* **Trecho do texto**
================
O dever de reparar, outrora fundamentado na conduta culposa do agente infligidor do dano, tem sofrido evoluções importantes em face do contexto histórico, cultural, econômico e social, iluminado pelos princípios da dignidade da pessoa humana, pela solidariedade social e pela reparação integral de danos causados injustamente. A reconstrução teórica do dever de reparar, ou ainda a sua mudança paradigmática, trouxe como consequência a alteração do objeto do dever de reparar, deslocando-se, então, da pessoa do ofensor (identificação da culpa) à pessoa da vítima, visando à reparação integral do dano injustamente sofrido. Nesta nova interpretação dada à reparação civil, novos danos passam a ser discutidos, dentre eles, a reparação pela perda de uma chance, que consiste na perda injustificada da oportunidade de se auferir uma vantagem.

A perda de uma chance, contraditória em seus elementos, pois envolve a certeza da perda da oportunidade, mas a incerteza do resultado a ser alcançado, acarreta sérias discussões em torno da sua natureza jurídica, tanto no plano teórico quanto no plano da casuística. De origem civilista, a perda de uma chance foi recepcionada pelo Direito do Trabalho a fim de buscar a reparação pelos danos injustos acarretados à pessoa do trabalhador. Mas em que perspectiva deve se utilizar a perda de uma chance? Enquanto dano autônomo a ser reparado, enquanto extensão do nexo causal ou, ainda, como técnica de deslocamento do objeto da reparação? Enfim, qual a natureza jurídica da perda de uma chance?
================
* **Entradas fornecidas**
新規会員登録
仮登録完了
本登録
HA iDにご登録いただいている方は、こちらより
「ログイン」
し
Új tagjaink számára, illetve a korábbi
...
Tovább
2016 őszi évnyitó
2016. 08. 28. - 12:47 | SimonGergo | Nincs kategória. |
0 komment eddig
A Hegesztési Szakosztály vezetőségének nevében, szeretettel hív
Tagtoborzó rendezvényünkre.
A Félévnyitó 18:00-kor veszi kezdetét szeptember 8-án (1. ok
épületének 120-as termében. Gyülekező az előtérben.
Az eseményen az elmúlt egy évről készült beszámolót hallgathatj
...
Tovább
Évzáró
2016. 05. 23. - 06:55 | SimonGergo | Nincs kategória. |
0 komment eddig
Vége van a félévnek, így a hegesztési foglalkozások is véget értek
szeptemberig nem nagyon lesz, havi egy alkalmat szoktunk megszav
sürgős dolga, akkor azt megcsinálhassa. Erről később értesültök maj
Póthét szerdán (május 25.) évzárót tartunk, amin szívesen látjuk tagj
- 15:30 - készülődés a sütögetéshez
================
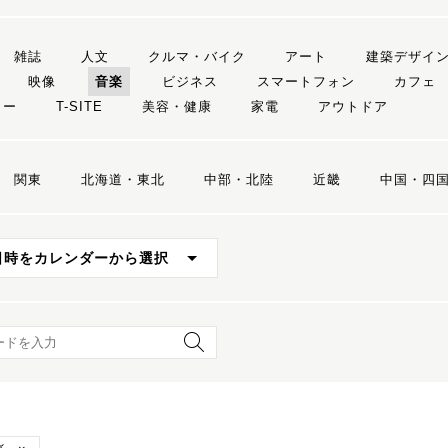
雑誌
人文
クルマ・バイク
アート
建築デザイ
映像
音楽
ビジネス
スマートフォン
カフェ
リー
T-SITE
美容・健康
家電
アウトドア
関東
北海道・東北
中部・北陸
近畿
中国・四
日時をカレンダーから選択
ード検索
================
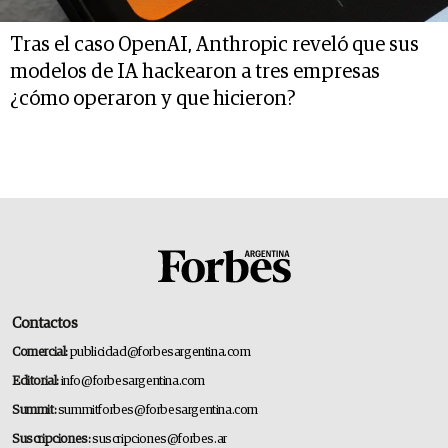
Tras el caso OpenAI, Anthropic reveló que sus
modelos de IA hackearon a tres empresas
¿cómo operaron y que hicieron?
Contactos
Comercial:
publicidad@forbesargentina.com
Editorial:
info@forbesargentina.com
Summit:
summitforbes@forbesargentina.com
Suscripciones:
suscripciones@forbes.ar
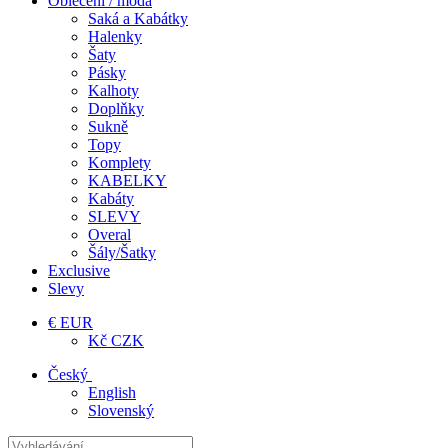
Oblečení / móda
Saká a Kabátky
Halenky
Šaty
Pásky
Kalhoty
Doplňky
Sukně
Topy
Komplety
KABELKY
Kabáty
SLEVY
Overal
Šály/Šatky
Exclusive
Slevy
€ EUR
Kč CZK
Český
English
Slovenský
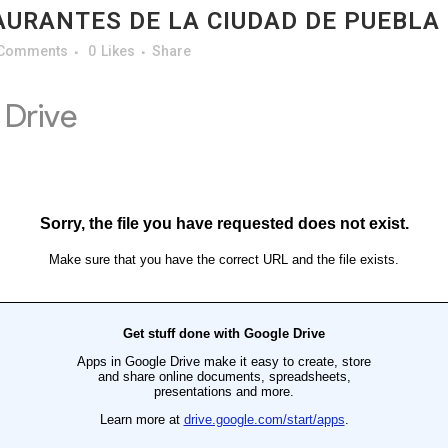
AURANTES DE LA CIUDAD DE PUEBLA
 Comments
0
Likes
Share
================
* **O que fazer**
Você pode transcrever, sem nenhuma alteração, o trecho do texto sobre a perda de uma chance entre "A perda de uma chance, contraditória" e "da perda de uma chance?", inclusive?

* **Resolução da tarefa**
A perda de uma chance, contraditória em seus elementos, pois envolve a certeza da perda da oportunidade, mas a incerteza do resultado a ser alcançado, acarreta sérias discussões em torno da sua natureza jurídica, tanto no plano teórico quanto no plano da casuística. De origem civilista, a perda de uma chance foi recepcionada pelo Direito do Trabalho a fim de buscar a reparação pelos danos injustos acarretados à pessoa do trabalhador. Mas em que perspectiva deve se utilizar a perda de uma chance? Enquanto dano autônomo a ser reparado, enquanto extensão do nexo causal ou, ainda, como técnica de deslocamento do objeto da reparação? Enfim, qual a natureza jurídica da perda de uma chance?